* **ABOUT THIS TASK**
All lines from the one that contains "Michael Trill" to the end of the data must be retyped exactly. Pictures are not retyped.

[Data excerpts]
****************************************
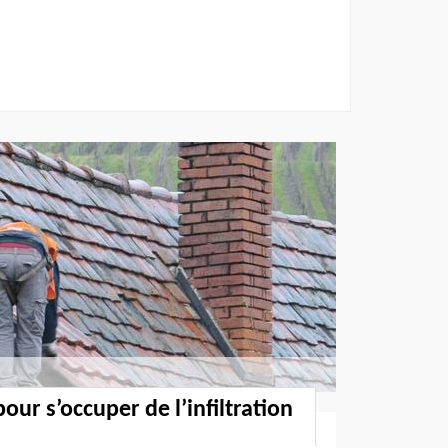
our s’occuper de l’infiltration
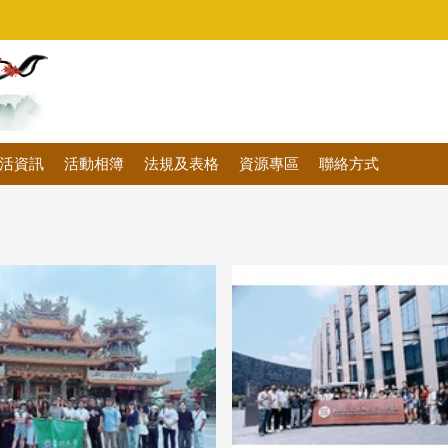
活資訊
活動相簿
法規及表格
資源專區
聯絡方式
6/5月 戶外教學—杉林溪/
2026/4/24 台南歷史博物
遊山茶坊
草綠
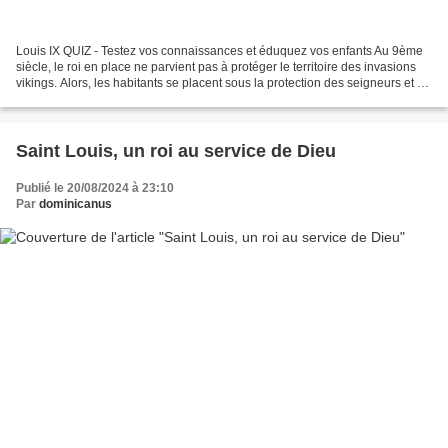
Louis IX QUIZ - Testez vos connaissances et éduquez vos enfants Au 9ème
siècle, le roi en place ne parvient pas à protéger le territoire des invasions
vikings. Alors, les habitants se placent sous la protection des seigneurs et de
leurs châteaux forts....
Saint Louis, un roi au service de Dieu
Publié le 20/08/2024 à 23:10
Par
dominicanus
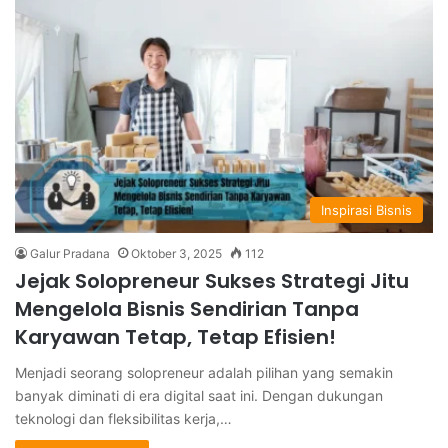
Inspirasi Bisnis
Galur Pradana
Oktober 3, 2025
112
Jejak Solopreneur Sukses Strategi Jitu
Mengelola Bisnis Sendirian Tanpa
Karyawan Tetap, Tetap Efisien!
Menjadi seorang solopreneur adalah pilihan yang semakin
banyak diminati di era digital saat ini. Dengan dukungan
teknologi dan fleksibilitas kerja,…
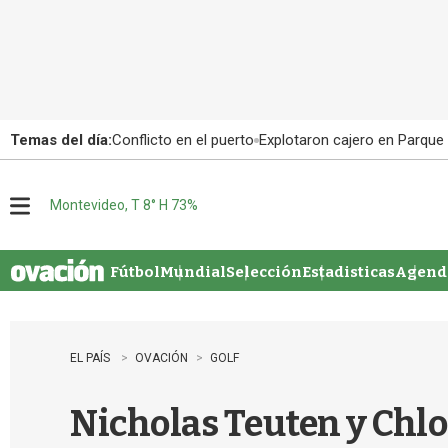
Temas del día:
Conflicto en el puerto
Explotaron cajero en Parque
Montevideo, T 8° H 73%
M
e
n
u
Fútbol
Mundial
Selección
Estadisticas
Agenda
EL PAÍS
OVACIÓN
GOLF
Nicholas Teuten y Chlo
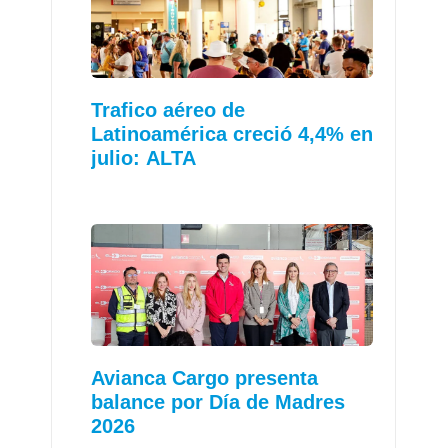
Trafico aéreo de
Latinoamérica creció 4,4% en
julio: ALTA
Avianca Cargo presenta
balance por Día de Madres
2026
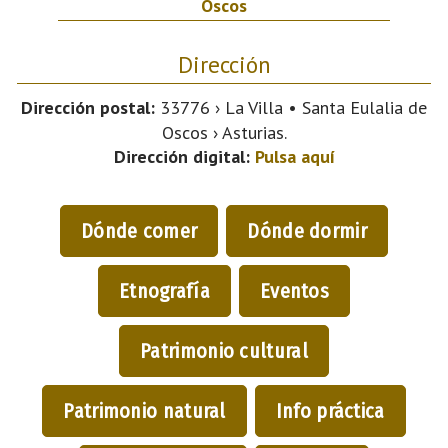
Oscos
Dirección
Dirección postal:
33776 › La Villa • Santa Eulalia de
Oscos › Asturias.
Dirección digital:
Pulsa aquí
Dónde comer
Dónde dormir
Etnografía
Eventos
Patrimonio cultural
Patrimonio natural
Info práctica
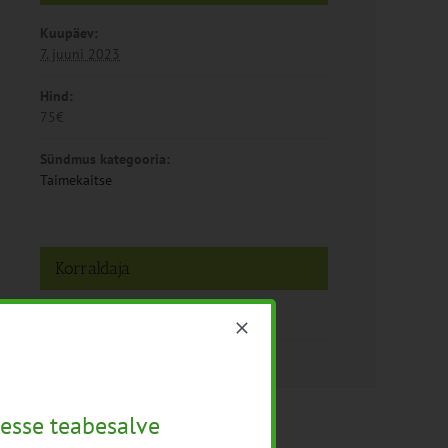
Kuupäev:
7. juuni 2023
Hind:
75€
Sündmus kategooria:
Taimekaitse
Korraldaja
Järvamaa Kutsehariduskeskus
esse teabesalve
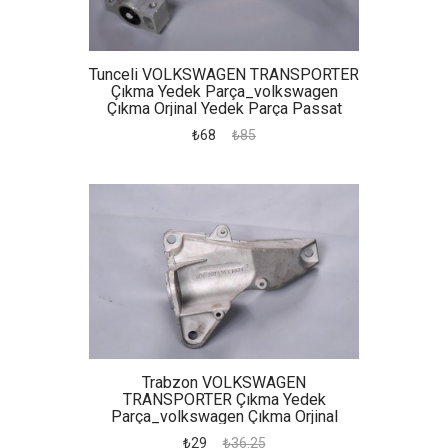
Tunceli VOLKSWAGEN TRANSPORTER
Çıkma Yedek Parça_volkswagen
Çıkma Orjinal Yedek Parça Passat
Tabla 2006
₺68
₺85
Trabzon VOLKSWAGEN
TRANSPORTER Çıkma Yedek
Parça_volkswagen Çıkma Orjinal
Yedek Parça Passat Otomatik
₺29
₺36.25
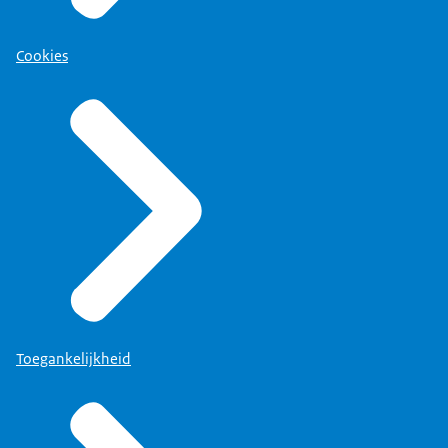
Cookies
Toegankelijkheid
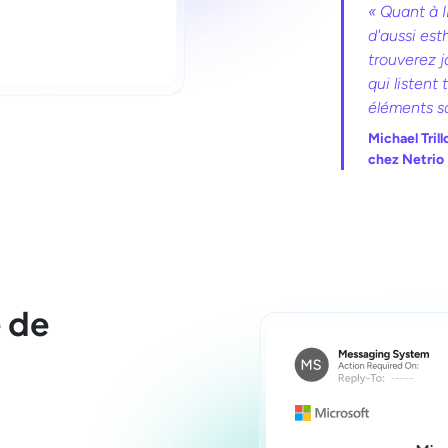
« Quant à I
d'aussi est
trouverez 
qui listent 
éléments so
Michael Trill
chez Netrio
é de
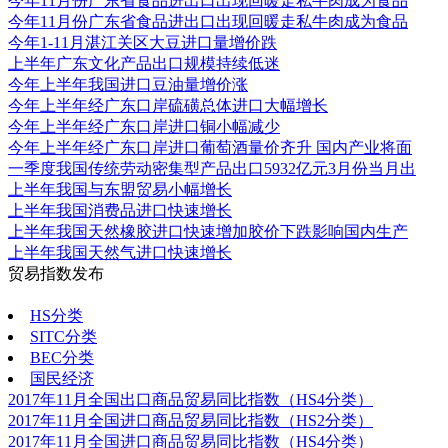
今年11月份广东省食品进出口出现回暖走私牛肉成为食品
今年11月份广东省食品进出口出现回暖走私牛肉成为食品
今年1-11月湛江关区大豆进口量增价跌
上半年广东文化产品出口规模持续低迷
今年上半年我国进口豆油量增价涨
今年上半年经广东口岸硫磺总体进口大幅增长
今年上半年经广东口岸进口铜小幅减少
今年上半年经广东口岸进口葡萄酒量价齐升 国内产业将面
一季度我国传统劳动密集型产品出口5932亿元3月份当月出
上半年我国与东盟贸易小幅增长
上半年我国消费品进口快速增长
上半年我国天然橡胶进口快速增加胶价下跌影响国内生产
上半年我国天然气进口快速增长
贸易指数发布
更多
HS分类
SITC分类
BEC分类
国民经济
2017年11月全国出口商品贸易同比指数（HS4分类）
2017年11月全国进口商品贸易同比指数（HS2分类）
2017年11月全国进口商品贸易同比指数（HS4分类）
****************************************
* **TASK RESPONSE**
Michael Trill
chez Netrio
é de
今年11月份广东省食品进出口出现回暖走私牛肉成为食品
今年11月份广东省食品进出口出现回暖走私牛肉成为食品
今年1-11月湛江关区大豆进口量增价跌
上半年广东文化产品出口规模持续低迷
今年上半年我国进口豆油量增价涨
今年上半年经广东口岸硫磺总体进口大幅增长
今年上半年经广东口岸进口铜小幅减少
今年上半年经广东口岸进口葡萄酒量价齐升 国内产业将面
一季度我国传统劳动密集型产品出口5932亿元3月份当月出
上半年我国与东盟贸易小幅增长
上半年我国消费品进口快速增长
上半年我国天然橡胶进口快速增加胶价下跌影响国内生产
上半年我国天然气进口快速增长
贸易指数发布
更多
HS分类
SITC分类
BEC分类
国民经济
2017年11月全国出口商品贸易同比指数（HS4分类）
2017年11月全国进口商品贸易同比指数（HS2分类）
2017年11月全国进口商品贸易同比指数（HS4分类）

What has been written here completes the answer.